**REQUEST**. Copy all the records exactly, but keep the pictures out of your version.
EXTRACTED DATA: Begin
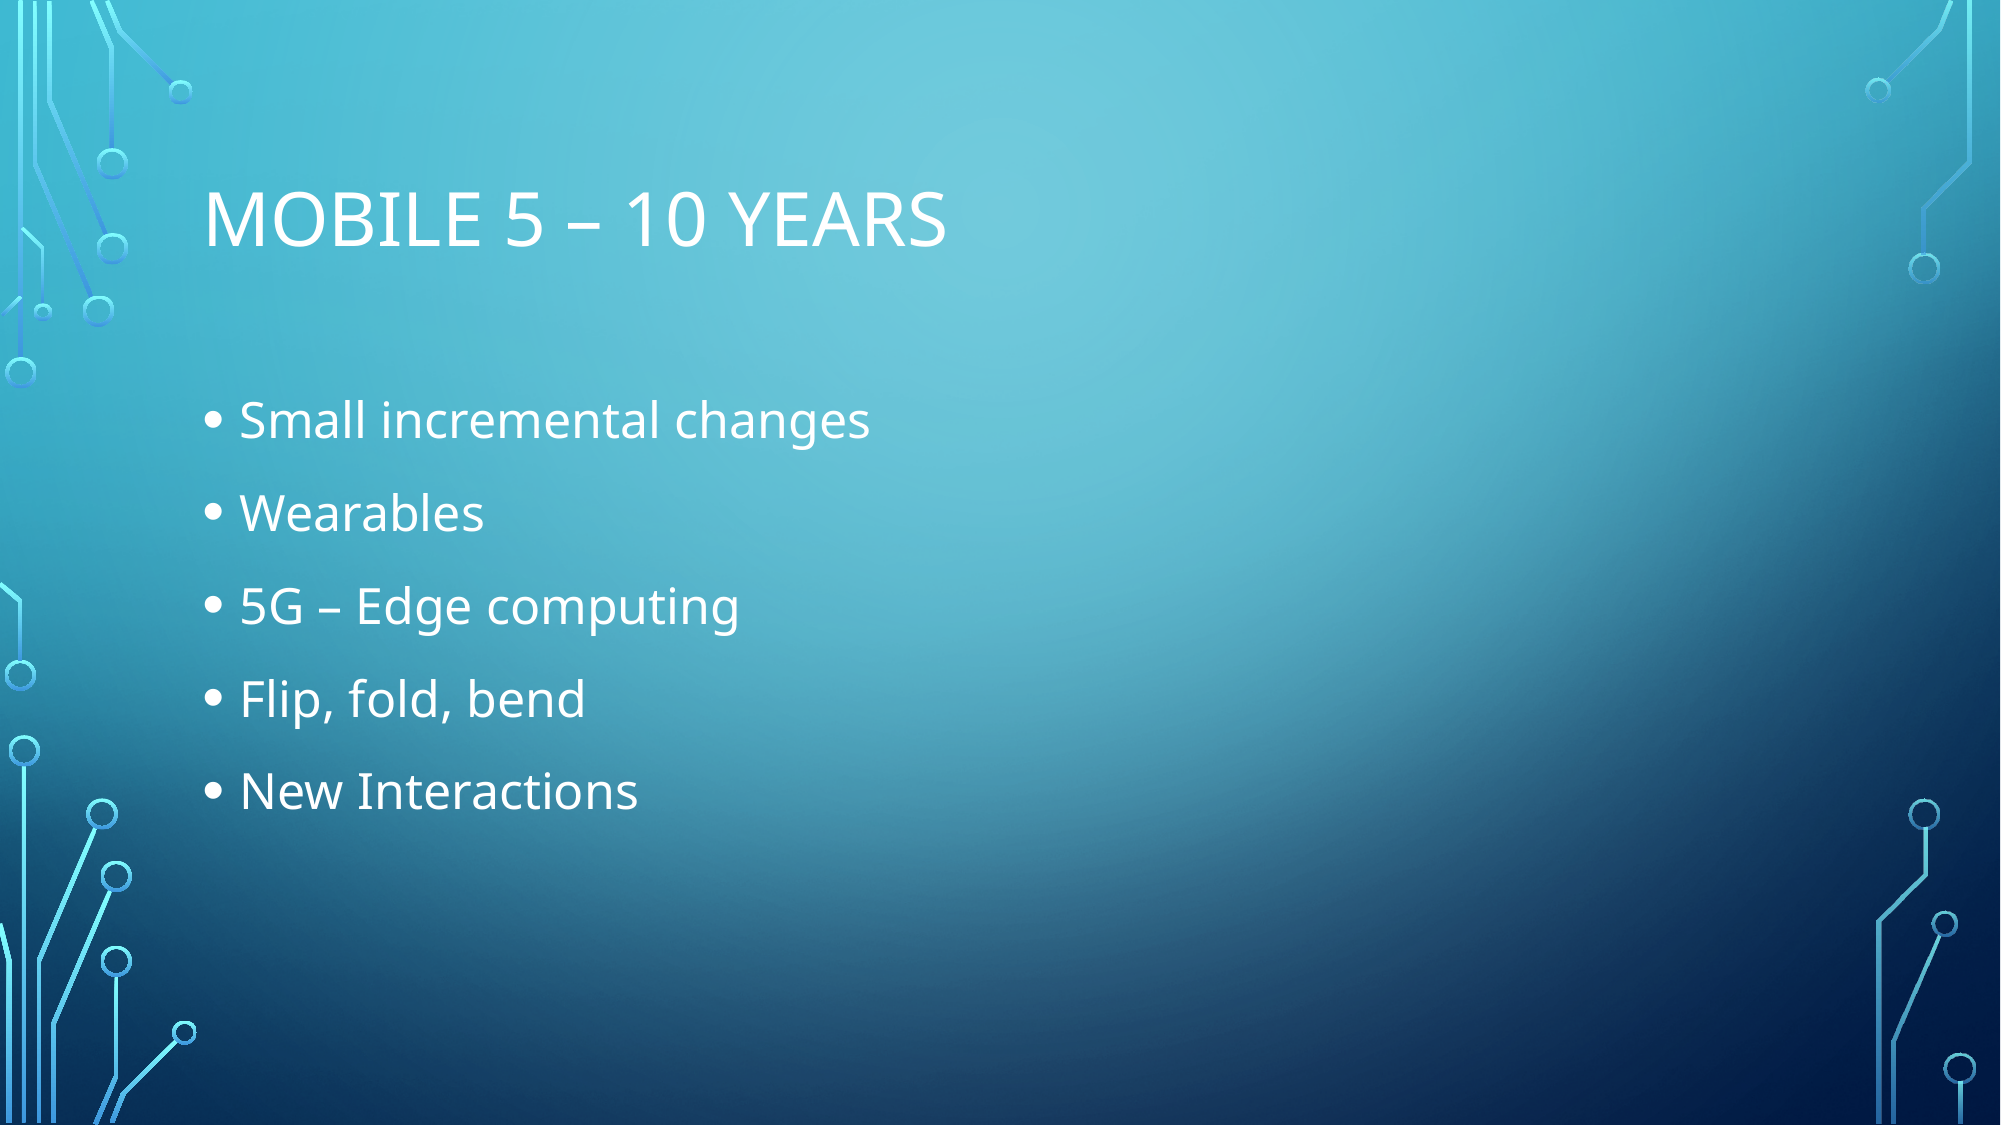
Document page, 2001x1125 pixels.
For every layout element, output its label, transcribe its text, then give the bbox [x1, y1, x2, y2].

title Mobile 5 – 10 years [187, 101, 1813, 344]
list Small incremental changes Wearables 5G – Edge computing Flip, fold, bend New Interactions [187, 369, 1813, 950]
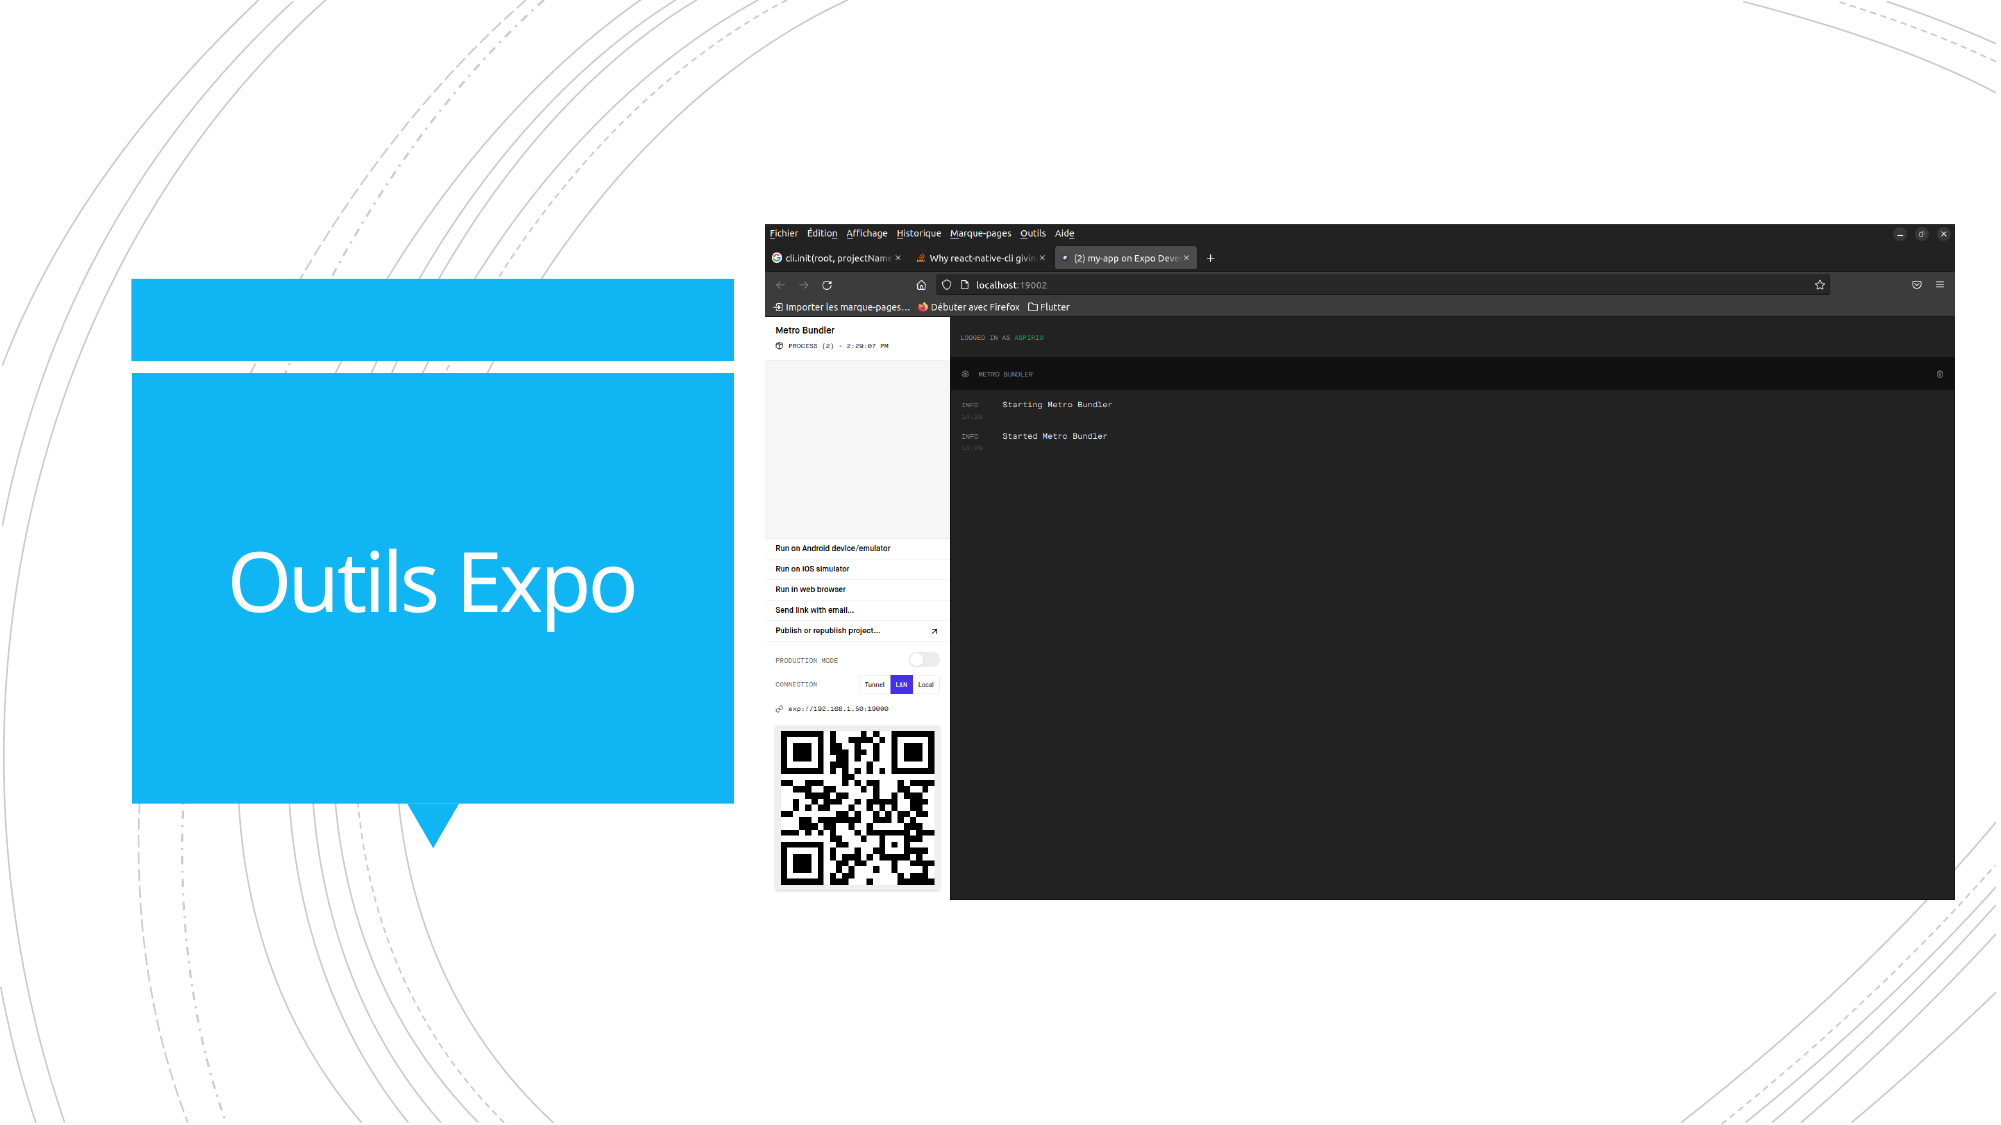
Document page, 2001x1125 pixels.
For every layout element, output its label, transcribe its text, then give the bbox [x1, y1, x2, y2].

title Outils Expo [145, 385, 721, 789]
picture [764, 224, 1955, 901]
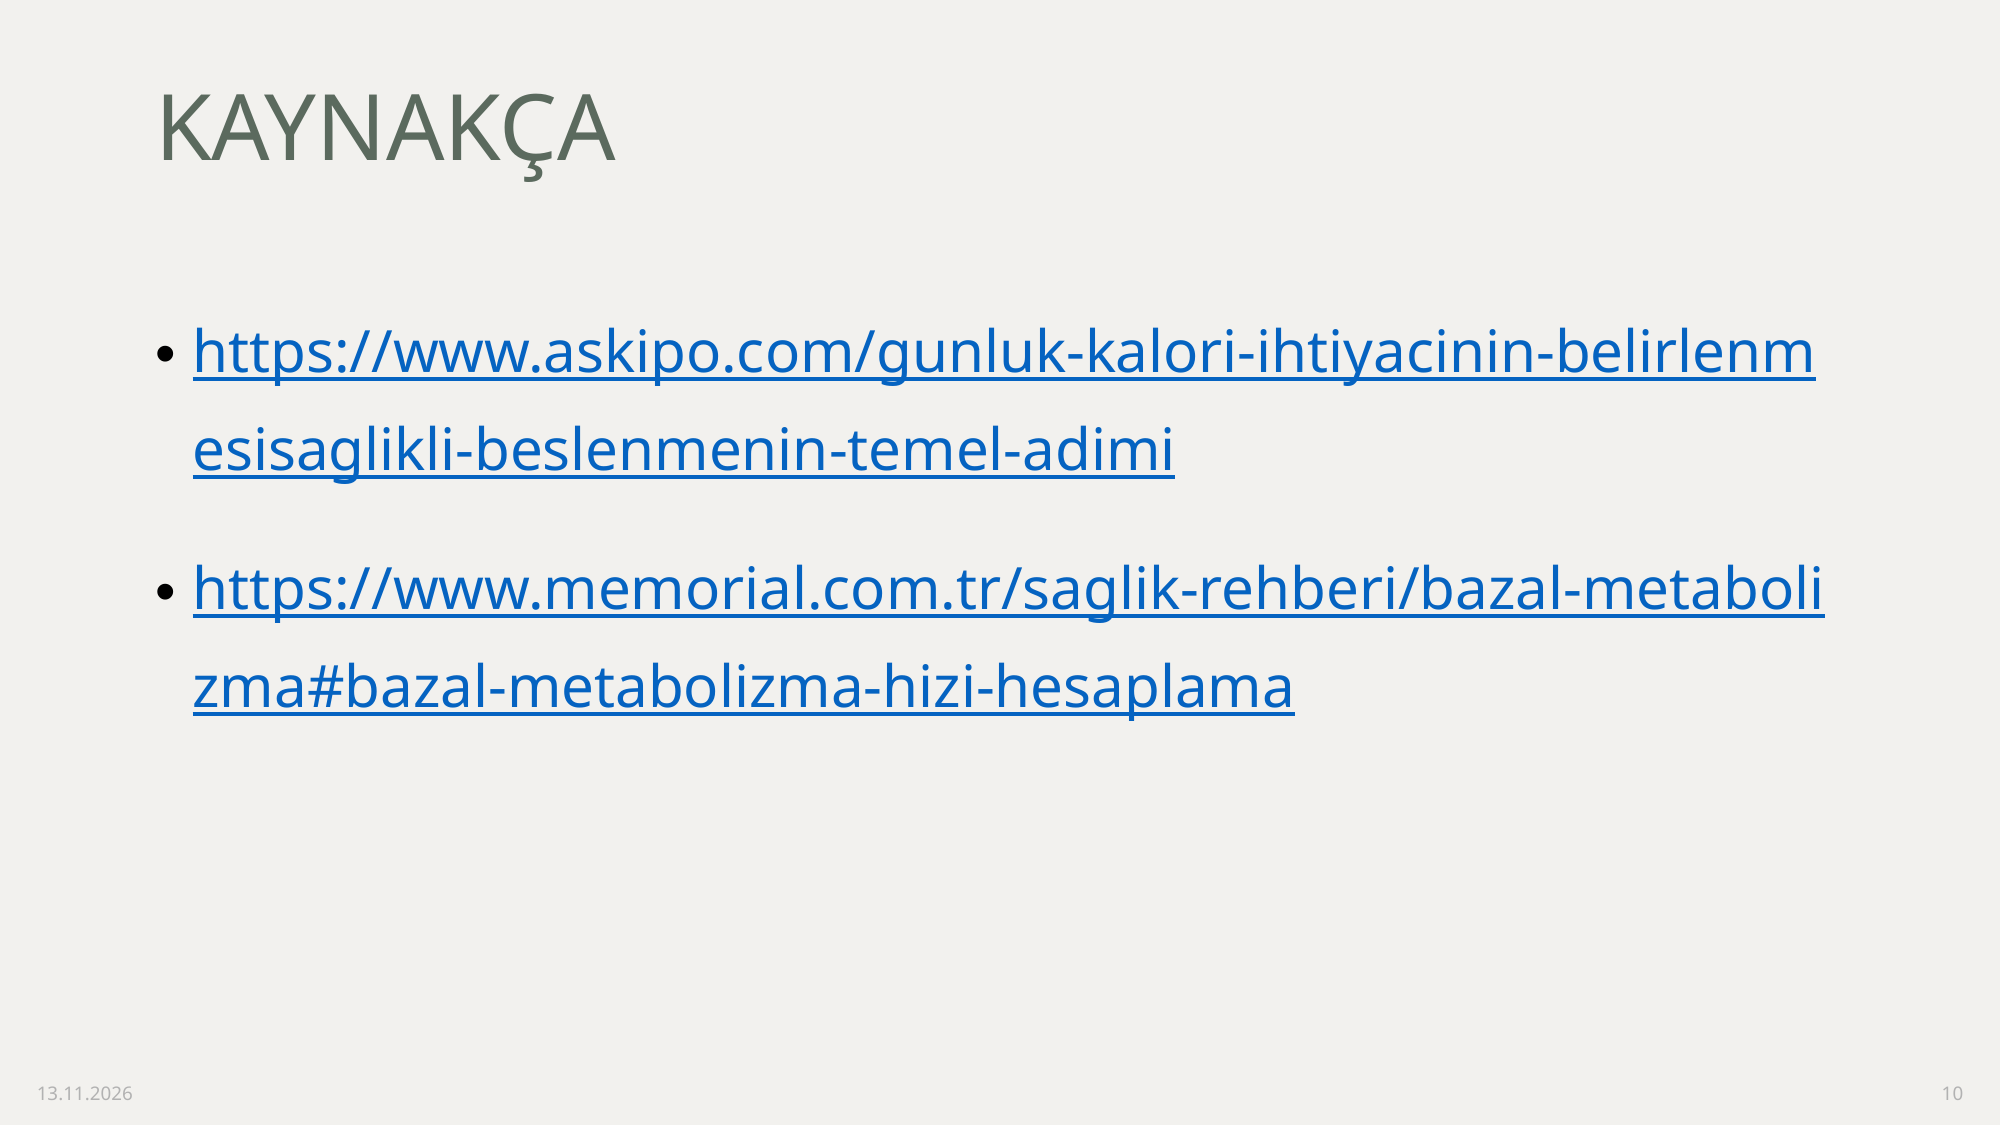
EXTRACTED DATA: End
**ANSWER SECTION**.
Document page, 2001x1125 pixels.
For every layout element, output its label, transcribe its text, then give the bbox [x1, y1, x2, y2].

title Mobile 5 – 10 years [187, 101, 1813, 344]
list Small incremental changes Wearables 5G – Edge computing Flip, fold, bend New Interactions [187, 369, 1813, 950]
Document page, 2001x1125 pixels.
For every layout element, output its label, transcribe its text, then give the bbox [x1, y1, x2, y2].

title Outils Expo [145, 385, 721, 789]
picture [764, 224, 1955, 901]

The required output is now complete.